Der bayerische Politiker forderte CDU und CSU auf, in ihrem Wahlprogramm "eine klare Aussage gegen die Vollmitgliedschaft der Türkei zu treffen". Der Wirtschaft warf Glos wegen ihrer wohlwollenden Haltung zu einem EU-Beitritt der Türkei Egoismus vor. In der Union wurden am Wochenende jedoch Bedenken gegen Glos' Vorstoß laut. Außenexperte Friedbert Pflüger (CDU) erklärte: "Ich rate von einer Unterschriftenaktion ab." Der Vorsitzende des Auswärtigen Ausschusses im Europaparlament, Elmar Brok (CDU), sagte: "Ich hätte bei diesem Vorschlag Bauchschmerzen."
Der hessische Ministerpräsident Roland Koch (CDU) sieht keine Eile. "Zum richtigen Zeitpunkt muss eine solche Unterschriftenaktion erwogen werden - das wird aber ganz sicher nicht in den kommenden vier Wochen sein", erklärte Koch am Montag in Wiesbaden. Die damals noch oppositionelle hessische CDU hatte vor der Landtagswahl 1999 eine Unterschriftenaktion gegen die doppelte Staatsbürgerschaft gestartet.
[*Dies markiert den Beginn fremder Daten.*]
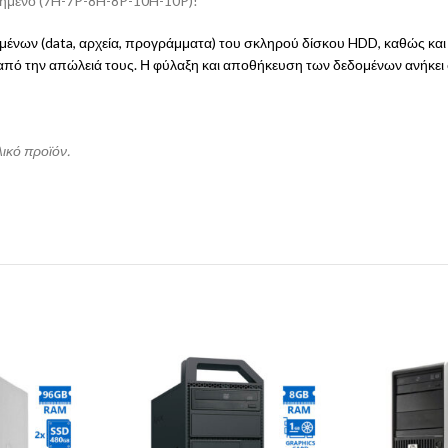
τημένο (7H-7P-8H-8P-10H-10P)!
δομένων (data, αρχεία, προγράμματα) του σκληρού δίσκου HDD, καθώς και
 από την απώλειά τους. Η φύλαξη και αποθήκευση των δεδομένων ανήκει
λικό προϊόν.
Führende Sozialdemokraten warnten die Union. Schleswig-Holsteins Ministerpräsidentin Heide Simonis (SPD) sagte am Montag vor einer SPD-Vorstandssitzung in Berlin: "Immer wenn die Union nicht weiter weiß, macht sie eine Unterschriftenaktion und sammelt zuvor hoch gekochte Emotionen ein."
Der stellvertretende SPD-Vorsitzende Wolfgang Thierse sagte, es sei erstaunlich, dass ausgerechnet die Partei, "die plebiszitäre Elemente ablehnt, in der Außenpolitik zu einem solchen Element greifen will". Nordrhein-Westfalens Ministerpräsident Peer Steinbrück verwies darauf, dass die Beitrittsverhandlungen noch nicht einmal begonnen hätten. Die Türkeipolitik der Bundesregierung und der EU entspreche genau dem, was die Vorgängerregierung von Helmut Kohl eingeleitet habe.
Auch die FDP äußerte sich ablehnend. Eine solche Aktion wäre ein reiner "innerparteilicher Mobilisierungsfaktor ohne jedes praktische Ergebnis", sagte FDP-Chef Guido Westerwelle. "Die Union sollte nicht vergangene Schlachten weiter schlagen", sagte er. Es gehe jetzt darum, dass die Gespräche mit Ankara wirklich ergebnisoffen verlaufen.